(Items stored from a collection)
==*==

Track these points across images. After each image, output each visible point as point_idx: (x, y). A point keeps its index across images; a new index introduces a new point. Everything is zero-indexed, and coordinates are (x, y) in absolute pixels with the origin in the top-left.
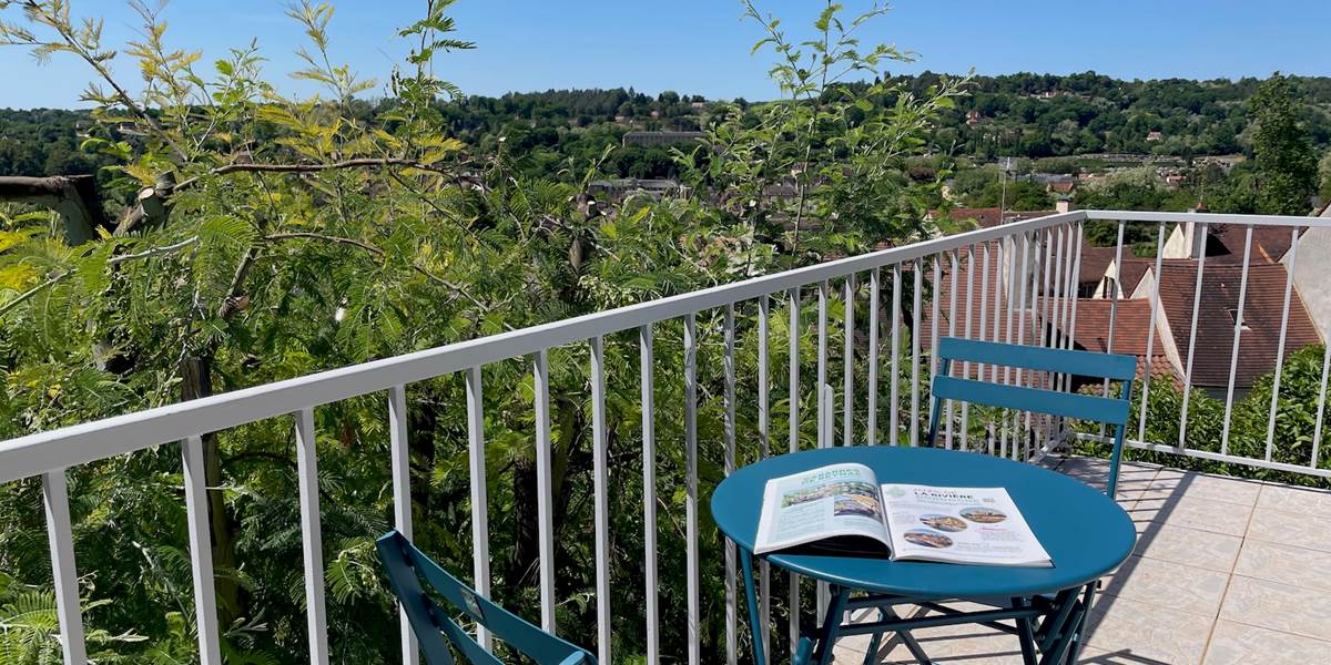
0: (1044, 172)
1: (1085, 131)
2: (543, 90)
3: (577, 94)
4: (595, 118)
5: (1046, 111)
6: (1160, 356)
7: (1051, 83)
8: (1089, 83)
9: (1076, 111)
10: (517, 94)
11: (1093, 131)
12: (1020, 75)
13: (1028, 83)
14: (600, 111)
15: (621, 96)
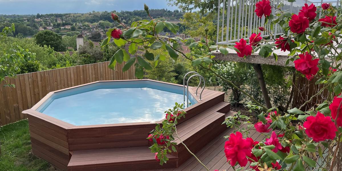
3: (153, 10)
4: (157, 17)
14: (158, 15)
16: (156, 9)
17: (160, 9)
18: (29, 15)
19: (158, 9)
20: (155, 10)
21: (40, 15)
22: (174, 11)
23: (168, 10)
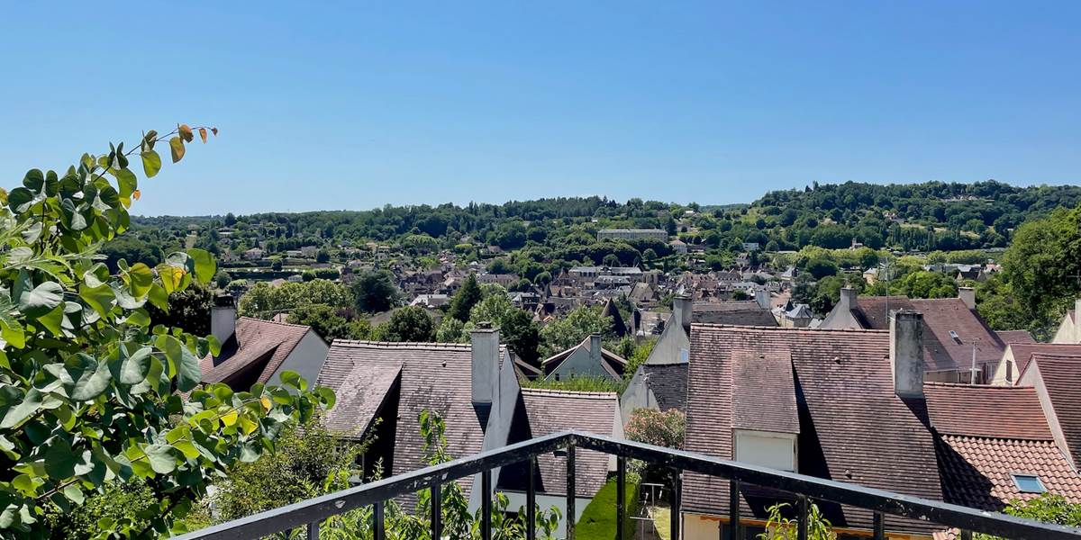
0: (954, 262)
1: (992, 229)
2: (536, 199)
3: (562, 201)
4: (575, 219)
5: (955, 212)
6: (1049, 442)
7: (958, 189)
8: (992, 190)
9: (980, 211)
10: (515, 202)
11: (997, 228)
12: (931, 183)
13: (939, 190)
14: (578, 214)
15: (597, 203)
16: (574, 196)
17: (585, 197)
18: (207, 217)
19: (579, 197)
20: (571, 199)
21: (234, 218)
22: (629, 203)
23: (609, 199)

==*==

◆ PROBLEM REQUIREMENTS ◆
Reproduce every one of the records above without any change, omitting the pictures.

◆ RESULT ◆
Track these points across images. After each image, output each visible point as point_idx: (x, y). A point keeps its index across images; a new index introduces a new point. Everything is zero-indexed, and coordinates are (x, y) in absolute pixels with the origin in the top-left.
0: (1044, 172)
1: (1085, 131)
2: (543, 90)
3: (577, 94)
4: (595, 118)
5: (1046, 111)
6: (1160, 356)
7: (1051, 83)
8: (1089, 83)
9: (1076, 111)
10: (517, 94)
11: (1093, 131)
12: (1020, 75)
13: (1028, 83)
14: (600, 111)
15: (621, 96)
3: (153, 10)
4: (157, 17)
14: (158, 15)
16: (156, 9)
17: (160, 9)
18: (29, 15)
19: (158, 9)
20: (155, 10)
21: (40, 15)
22: (174, 11)
23: (168, 10)
0: (954, 262)
1: (992, 229)
2: (536, 199)
3: (562, 201)
4: (575, 219)
5: (955, 212)
6: (1049, 442)
7: (958, 189)
8: (992, 190)
9: (980, 211)
10: (515, 202)
11: (997, 228)
12: (931, 183)
13: (939, 190)
14: (578, 214)
15: (597, 203)
16: (574, 196)
17: (585, 197)
18: (207, 217)
19: (579, 197)
20: (571, 199)
21: (234, 218)
22: (629, 203)
23: (609, 199)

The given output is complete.